Visualize git repositories as they change, live in the browser.
gitviz might be useful as a teaching tool for git.
It draws graphviz graphs on <canvas> elements, and updates them as you modify the target git repository on the fly.
You need Python, Node.js, npm, and a git repository.
# get code
git clone git://github.com/kevinw/gitviz.git
# start the webserver
cd gitviz
./run-server PATH_TO_REPOS # where PATH_TO_REPOS is the path above your repositories
# see live graphs in the browser
open http://localhost:3000/reponame
gitviz is just glue around lots of great libraries:
- dulwich reads your git repositories as graphs
- pydot emits those graphs as DOT language
- canviz draws DOT language as visual graphs in <canvas> tags in the browser
- express serves the webpage showing the graph
- socket.io notifies the browser in realtime when the graph changes
- The node library "watch" we're using uses polling under the hood.
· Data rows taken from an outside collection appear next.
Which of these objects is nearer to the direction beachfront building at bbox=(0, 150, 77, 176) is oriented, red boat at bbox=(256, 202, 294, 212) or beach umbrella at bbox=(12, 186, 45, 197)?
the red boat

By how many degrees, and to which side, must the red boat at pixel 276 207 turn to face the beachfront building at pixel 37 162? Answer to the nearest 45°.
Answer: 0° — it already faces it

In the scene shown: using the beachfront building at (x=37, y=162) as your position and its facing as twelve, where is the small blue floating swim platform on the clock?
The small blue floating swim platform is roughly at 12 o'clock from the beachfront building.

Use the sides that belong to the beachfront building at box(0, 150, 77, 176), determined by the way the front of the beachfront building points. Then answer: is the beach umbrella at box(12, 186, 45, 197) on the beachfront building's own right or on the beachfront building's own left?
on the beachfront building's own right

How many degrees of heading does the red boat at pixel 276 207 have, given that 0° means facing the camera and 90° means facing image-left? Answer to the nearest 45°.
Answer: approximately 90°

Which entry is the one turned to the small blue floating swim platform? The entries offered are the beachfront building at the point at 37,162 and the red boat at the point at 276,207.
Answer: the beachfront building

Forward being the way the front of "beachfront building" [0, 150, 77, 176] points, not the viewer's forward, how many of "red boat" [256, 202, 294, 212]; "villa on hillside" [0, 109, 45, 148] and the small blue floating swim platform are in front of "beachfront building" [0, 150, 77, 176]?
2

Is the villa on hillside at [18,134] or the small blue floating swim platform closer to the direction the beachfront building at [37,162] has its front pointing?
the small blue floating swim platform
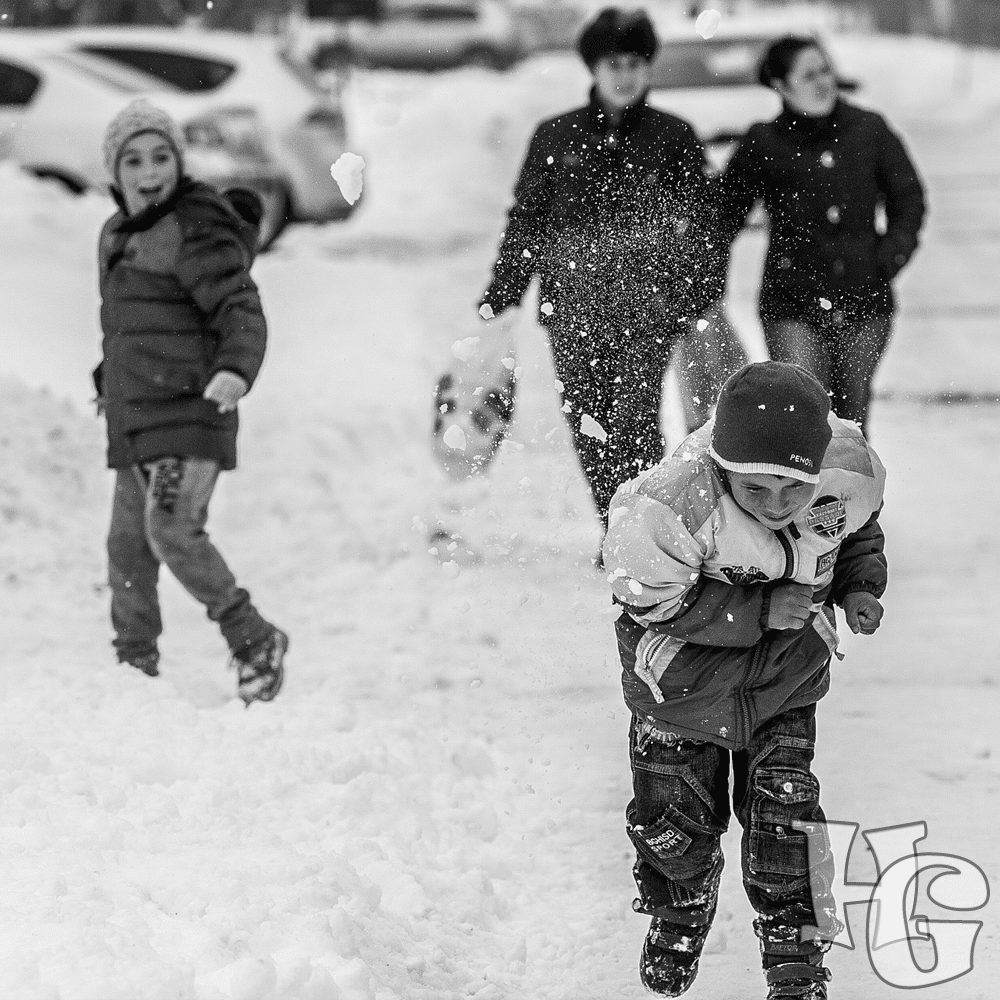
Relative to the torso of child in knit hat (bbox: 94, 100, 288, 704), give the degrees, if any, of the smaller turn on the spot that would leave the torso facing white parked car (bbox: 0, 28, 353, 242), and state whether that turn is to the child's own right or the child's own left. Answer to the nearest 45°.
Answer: approximately 135° to the child's own right

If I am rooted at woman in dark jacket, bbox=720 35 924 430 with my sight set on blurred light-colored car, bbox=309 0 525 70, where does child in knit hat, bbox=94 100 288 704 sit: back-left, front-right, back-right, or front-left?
back-left

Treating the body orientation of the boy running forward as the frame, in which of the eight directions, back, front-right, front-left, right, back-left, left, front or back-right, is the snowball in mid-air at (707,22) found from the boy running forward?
back

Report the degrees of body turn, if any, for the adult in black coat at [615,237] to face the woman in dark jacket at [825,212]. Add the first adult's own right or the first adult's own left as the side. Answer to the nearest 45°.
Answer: approximately 90° to the first adult's own left
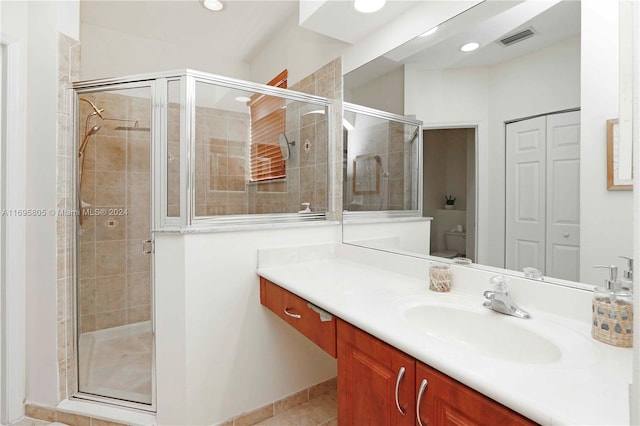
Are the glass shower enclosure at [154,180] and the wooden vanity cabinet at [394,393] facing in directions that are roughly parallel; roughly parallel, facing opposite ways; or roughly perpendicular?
roughly perpendicular

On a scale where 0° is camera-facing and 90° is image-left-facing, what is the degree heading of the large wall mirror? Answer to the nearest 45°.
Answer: approximately 45°

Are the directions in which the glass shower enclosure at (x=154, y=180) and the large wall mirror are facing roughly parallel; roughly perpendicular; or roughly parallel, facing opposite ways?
roughly perpendicular

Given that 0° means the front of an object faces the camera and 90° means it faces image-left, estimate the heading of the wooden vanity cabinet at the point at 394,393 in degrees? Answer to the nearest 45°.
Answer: approximately 45°

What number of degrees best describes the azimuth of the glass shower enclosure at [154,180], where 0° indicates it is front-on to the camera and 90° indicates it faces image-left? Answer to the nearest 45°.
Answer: approximately 0°
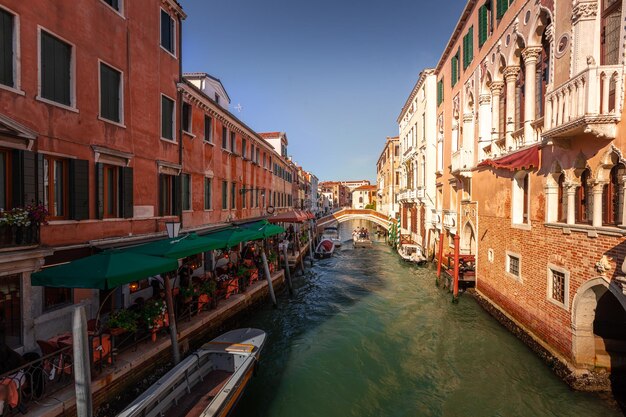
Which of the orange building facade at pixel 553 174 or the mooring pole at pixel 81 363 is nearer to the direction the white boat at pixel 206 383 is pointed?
the orange building facade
There are definitely better alternatives that hook into filesystem events.
- Animate the graph when it changes.
- Show working copy modifications. Maybe an asterisk next to the blobs that differ?
- Eliminate bottlenecks for non-toy-sized repositories, and make them navigable/intelligible in some way.
- Make the graph interactive, or somehow have each node show the git command that made it.